O país praticamente não tem conflitos com os países vizinhos, abriga 42 etnias onde há uma convivência pacífica, diferente do que acontece na Índia entre cristãos, budistas e hinduístas. Não é um modelo perfeito, mas é o único onde as distâncias sociais, em vez de aumentarem, diminuem.
CI – Por que a Itália chegou à crise atual?

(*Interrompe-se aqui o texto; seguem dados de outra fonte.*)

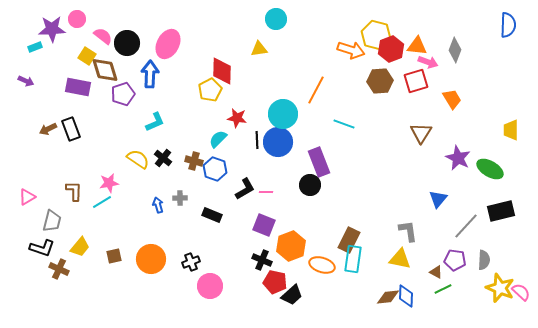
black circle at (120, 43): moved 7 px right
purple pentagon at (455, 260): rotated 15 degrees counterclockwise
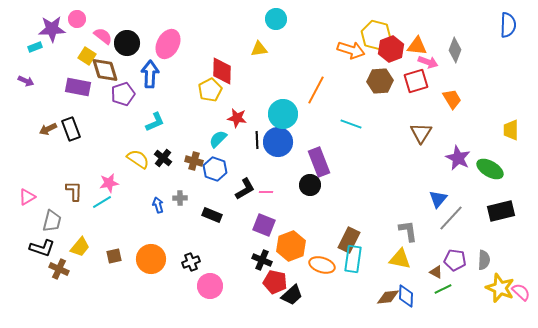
cyan line at (344, 124): moved 7 px right
gray line at (466, 226): moved 15 px left, 8 px up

DM – A Itália foi um dos primeiros países do mundo a se transformar de industrial a pós-industrial: ou seja, a indústria continuou importante, porém a economia se baseou na produção de informações, valores, símbolos, estética. O design italiano, a moda, a gastronomia, o vinho e tudo que tem a ver com o bem-estar exemplificam isso. Em nossa estrutura social, a classe média é mais numerosa do que no Brasil. Mas tivemos por quase 20 anos Berlusconi no poder, o que foi uma tragédia sob todos os pontos de vista. Houve uma queda de valores, um empurrão forte ao consumismo, a política foi considerada secundária, a economia devorou a política, as finanças devoraram a economia, agora as agências de rating estão devorando as finanças. Temos uma progressiva redução do crescimento do PIB, que crescia 6 pontos nos anos 1950 e chegou a -2 este ano. Tivemos um decrescimento permanente e não percebemos isso, pois a nossa renda per capita ainda é alta, de US$ 31 mil, enquanto o índice brasileiro é de US$ 8 mil. Tínhamos uma distribuição de renda forte, mas no governo Berlusconi se enfraqueceu. Neste momento, 10 pessoas na Itália têm a renda de 3 milhões de pobres. Nós não éramos assim.

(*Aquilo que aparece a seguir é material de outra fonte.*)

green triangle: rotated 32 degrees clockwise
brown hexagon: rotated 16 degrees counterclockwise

Os políticos não são capazes de resolver o problema que criaram. Hoje, temos um governo técnico, mas são técnicos que tomam decisões políticas. Decidem como deve ser organizada a escola, a televisão, como será distribuído o welfare. Este é o governo mais à direita que temos na Itália nos últimos 50 anos, mas é uma direita equilibrada: é a primeira vez que temos uma direita não fascista nem populista, embora se sustente com o apoio da esquerda. É um governo que pode reparar os problemas, mas não dará um empurrão ao país, que deve ser econômico e moral. O importante para um país não é ter riqueza, e sim um entusiasmo e uma coesão que levam a produzir e distribuir.
O Brasil teve a sorte de ter tido uma sequência muito positiva: o governo Fernando Henrique saldou a economia e acumulou riqueza, e o de Lula a distribuiu. Problema seria se primeiro tivesse vindo Lula, e depois FHC. A Itália, por sua vez, não produz nem distribui.
CI – O senhor fala em crise de valores e a necessidade de se inventar um novo paradigma…
DM – O comunismo sabia distribuir a riqueza, mas não sabia produzir, enquanto o capitalismo sabe produzir, mas não distribuir. O comunismo perdeu, mas o capitalismo não venceu. Não somos capazes de criar um novo modelo de vida. Não apenas de desenvolvimento, mas de vida. Estamos cada vez mais desorientados. Não entendemos mais o que é bonito e o que não é; não entendemos o que é vida ou é morte; na política, o que é esquerda ou direita; não sabemos mais o que é uma família. Mas o budismo foi criado em uma fase de grande desorientação na Índia, o confucionismo, na mesma situação na China. O cristianismo foi difundido na crise da civilização romana, o welfare durante uma crise do capitalismo. Então, este é o momento de se criar um modelo novo de vida que saiba pegar o positivo das diversas experiências mundiais e eliminar os negativos.
CI – Onde esse novo modelo para o mundo pode surgir?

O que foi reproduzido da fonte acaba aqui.